Wednesday, September 28, 2016

Rome - Ancient City, Piazzas, and Fountains

Wednesday, 14 September 2016

This morning we had an organized tour of the Colosseum and Forum. This is the Rome that everyone wants to see, and we were very glad that we were on a tour, since this lets us bypass the ticket lines. Tours also have their own entrance lines. What we did in the morning would have taken all day if you are not on a tour or do not hire an authorized tour guide.

The exterior of the Colosseum. While earthquakes are responsible for some of the damage, most of the missing pieces were "recycled" into other buildings after the fall of Rome.
The interior of the Colosseum is the interesting part. There were two levels under the large arena to hold gladiators, prisoners, and wild beasts. As for seating, the structure is very much like a large modern football stadium -- to a large extent function dictates form.
Near the Colosseum is the Roman Forum. You can see in this photo that it sits amid a lot of much newer buildings. There are lots of interesting structures to see in this area, but good photos are difficult to take.
After lunch, Lon and I spent the afternoon wandering on our own. We visited several of Rome's classic piazzas and fountains.

The Fontana del Tritone (Triton Fountain) in the Piazza Barberini.
The Pantheon was built by the Romans as a temple to all the gods, and became a church in the Middle Ages. The building is essentially a 142 ft diameter sphere. Some of the columns were "recycled" from Egyptian temples.

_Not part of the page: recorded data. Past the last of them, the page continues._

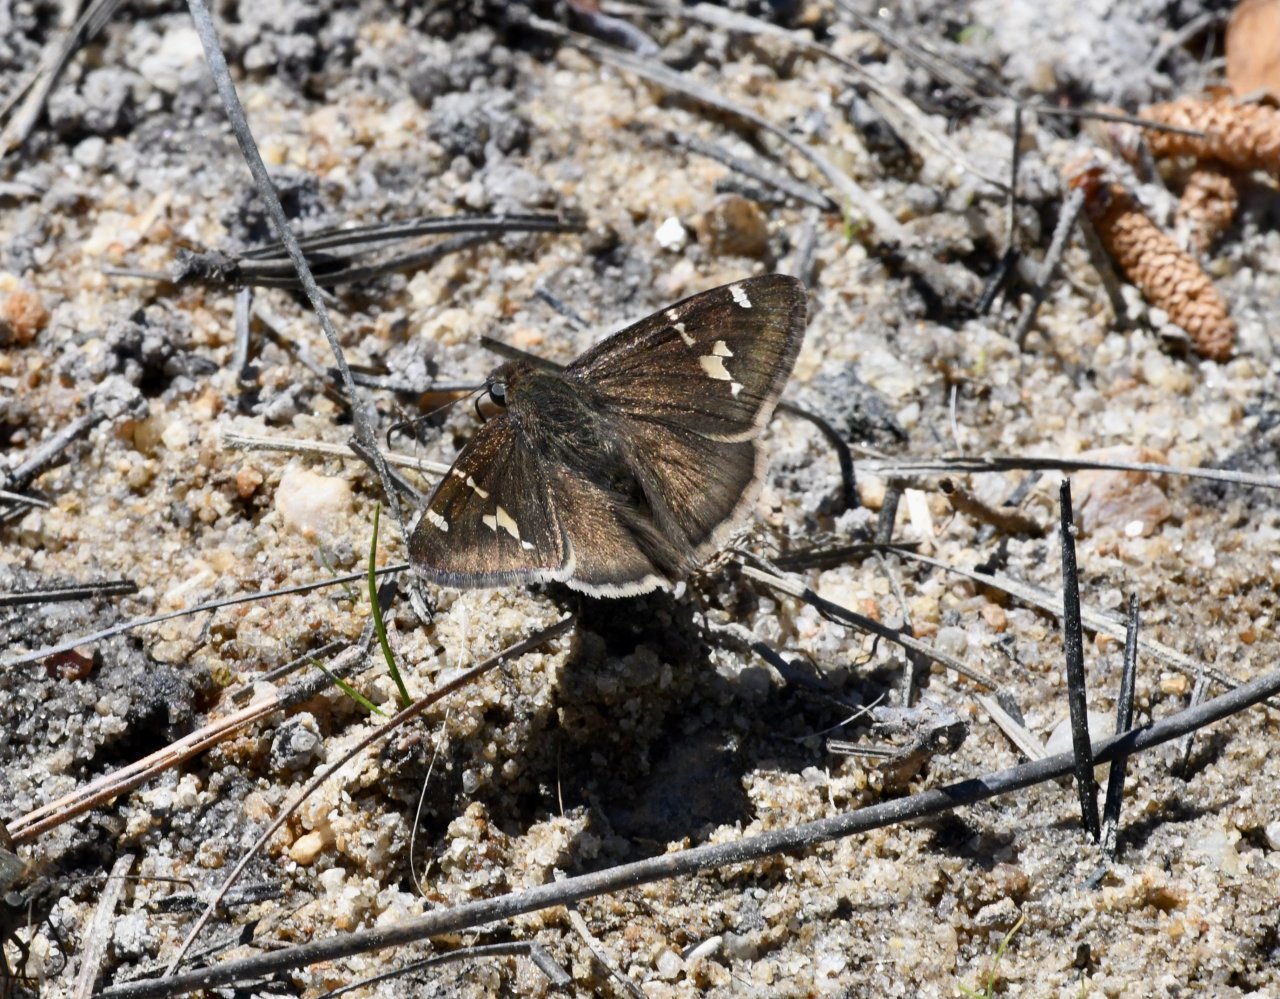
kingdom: Animalia
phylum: Arthropoda
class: Insecta
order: Lepidoptera
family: Hesperiidae
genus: Autochton
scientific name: Autochton
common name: Southern Cloudywing
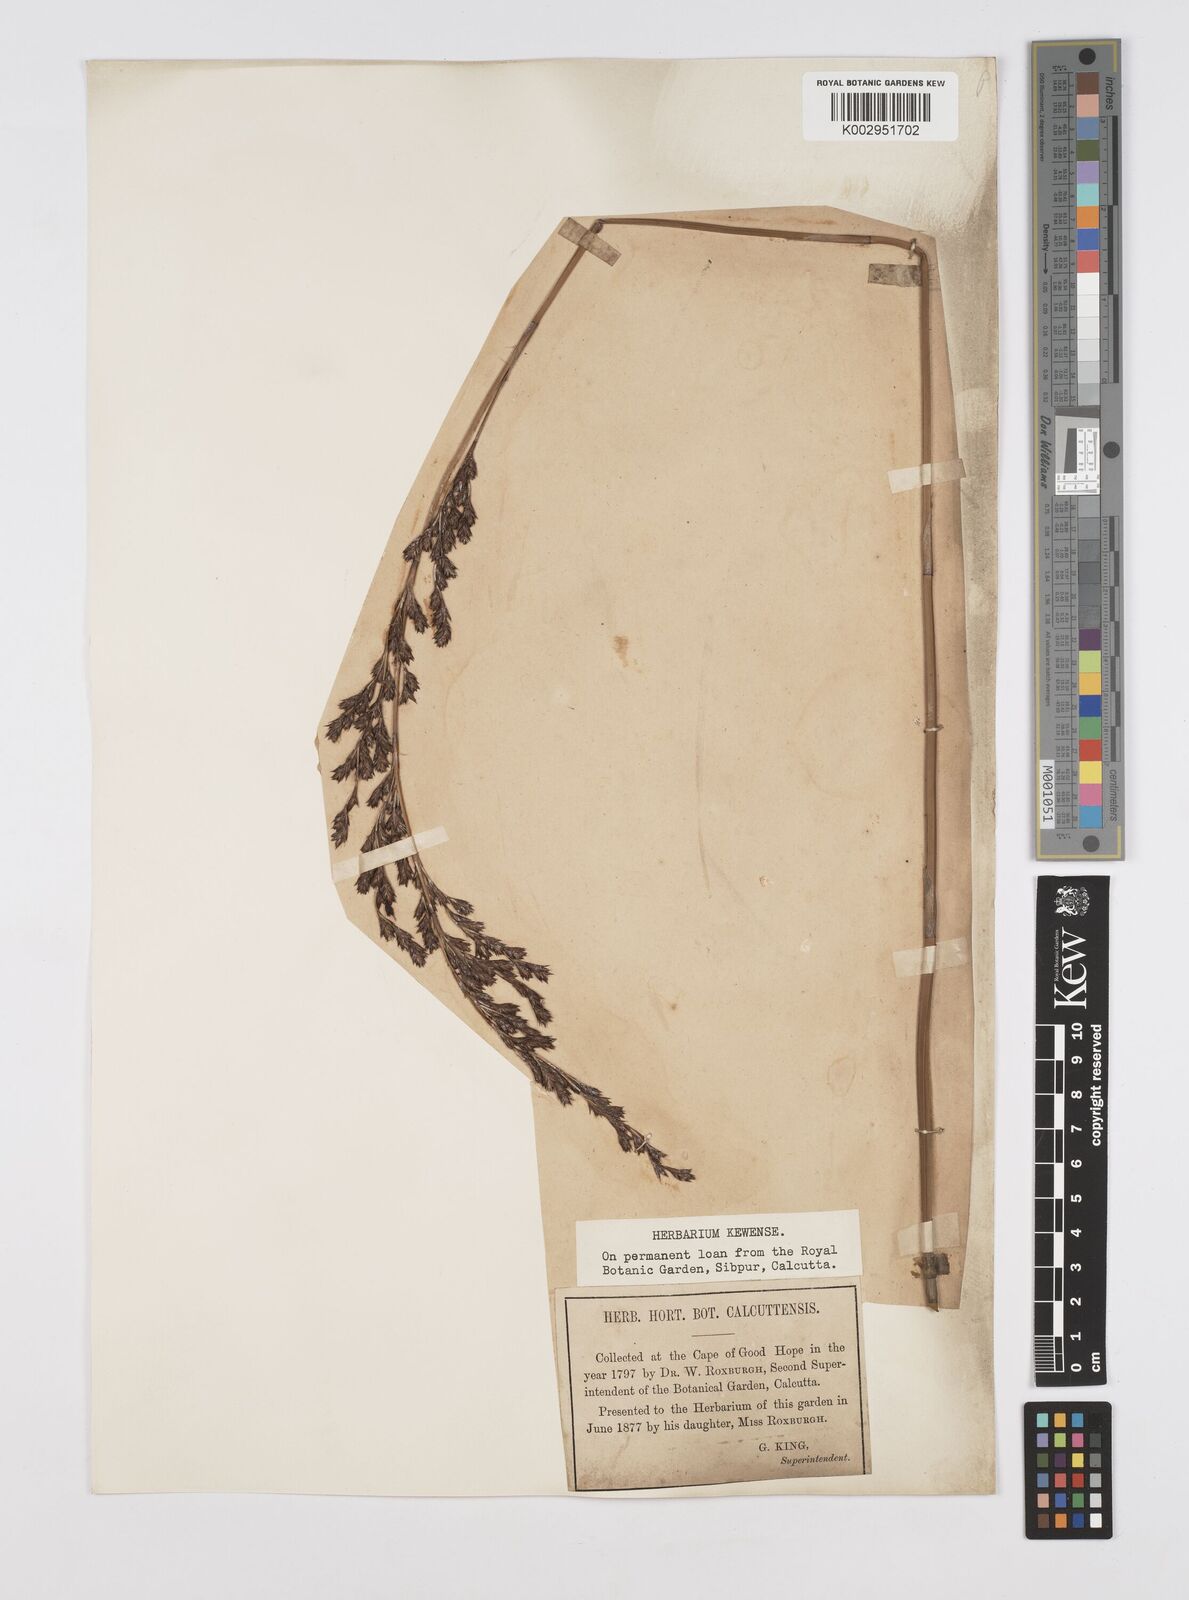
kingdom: Plantae
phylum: Tracheophyta
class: Liliopsida
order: Poales
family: Restionaceae
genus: Restio
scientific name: Restio tetragonus
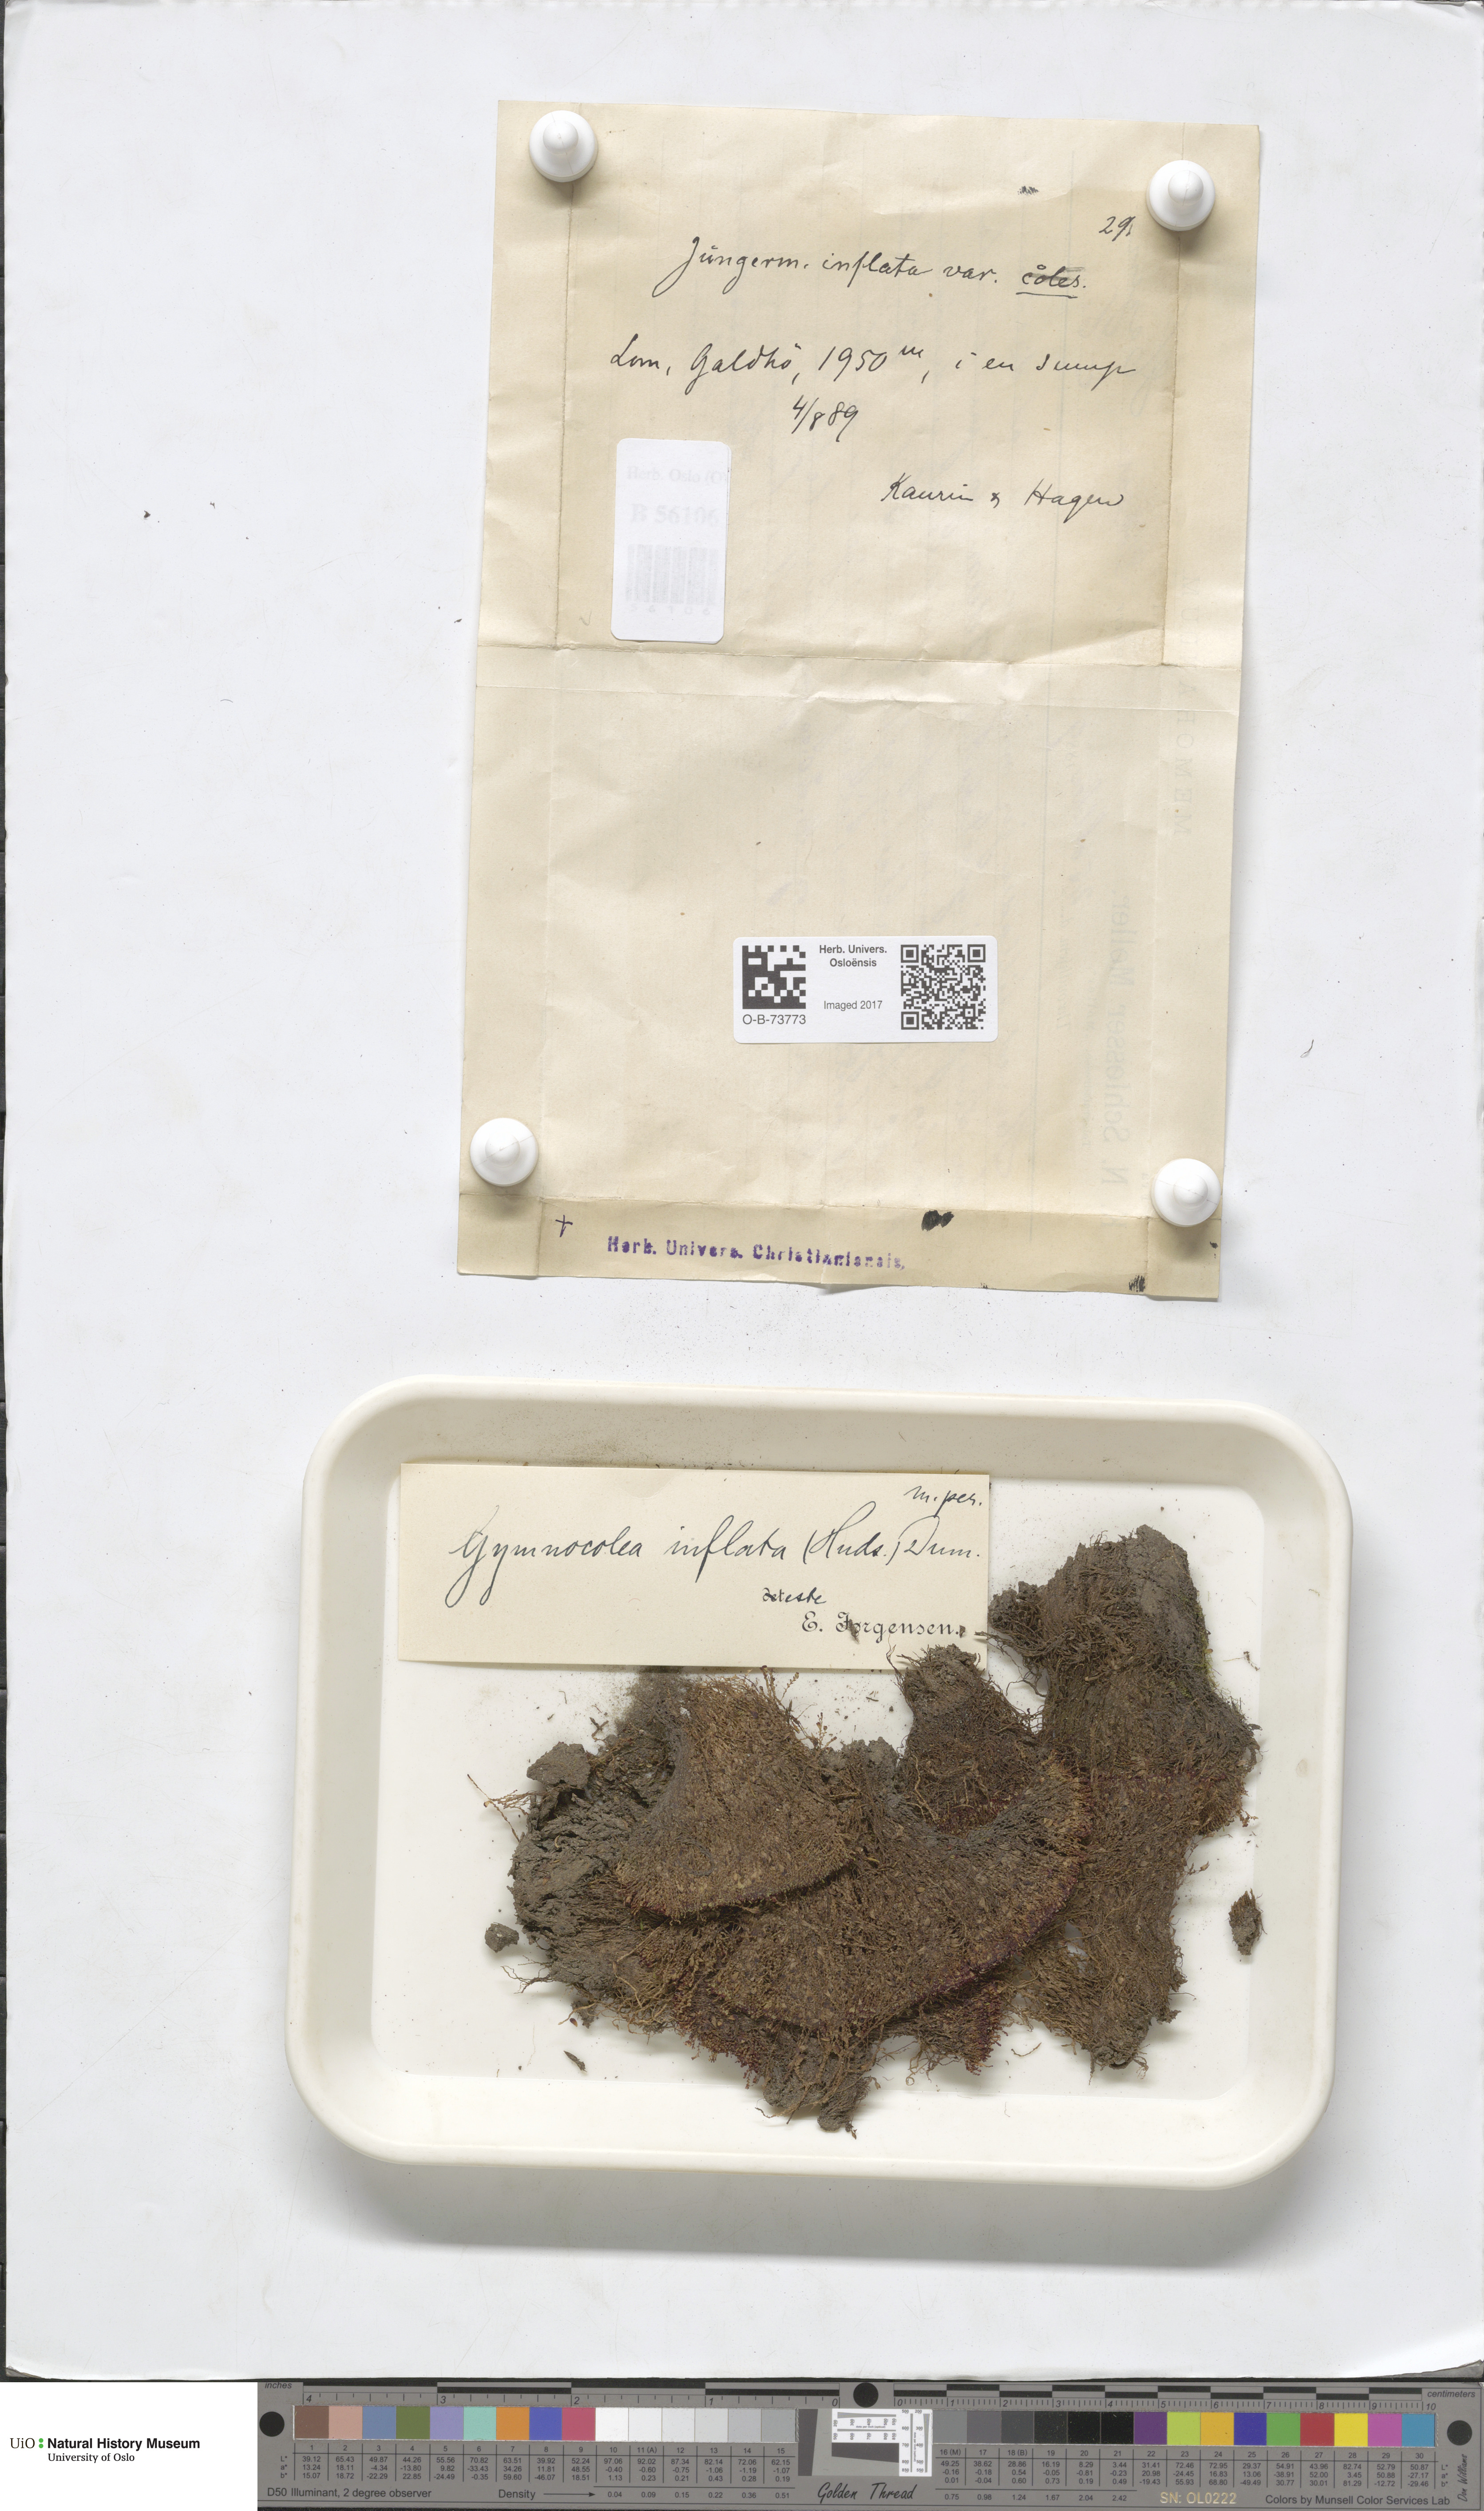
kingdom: Plantae
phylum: Marchantiophyta
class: Jungermanniopsida
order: Jungermanniales
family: Anastrophyllaceae
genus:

Even back then, transporting finished pieces over the sea was easier than making them on site. The dome is the inspiration for many others, including St. Peter's Basilica and the U.S. Capitol.
We stumbled upon the Largo Argentina site while walking between the Pantheon and Campo de' Fiori. It is a large excavation of temples discovered in the 1920s.
A nearby cat sanctuary probably accounted for the large number of cats we saw near the Largo Argentina.
The streets in this part of Rome are narrow and winding.
Piazza Navona is one of Rome's largest piazzas. It was originally a racetrack built around 80 AD. This was probably my favorite area in Rome. It has three fountains, lots of space, many interesting churches in the area, and a large number of places to eat.
Fontana del Moro in Piazza Navona.
Pigeons love the Fontana del Quattro Fiumi (Four Rivers Fountain) in the middle of Piazza Navona. The fountain supports an Egyptian-style obelisk and is one of the most famous Roman fountains.
The north end of Piazza Navona is the Fontana del Nettuno (Neptune Fountain).
We wandered into Chiesa di Sant'Antonio dei Portoghesi because we heard the organ being played. The music was unremarkable, but even churches not marked in the guidebooks have impressive interiors.
The Colonna dell'Immacolata is near the Piazza di Spagna. The column dates from Roman times, but (obviously) the statue of the Virgin Mary was added much later (1857).
Many restaurants proudly display their fresh ingredients to attract customers.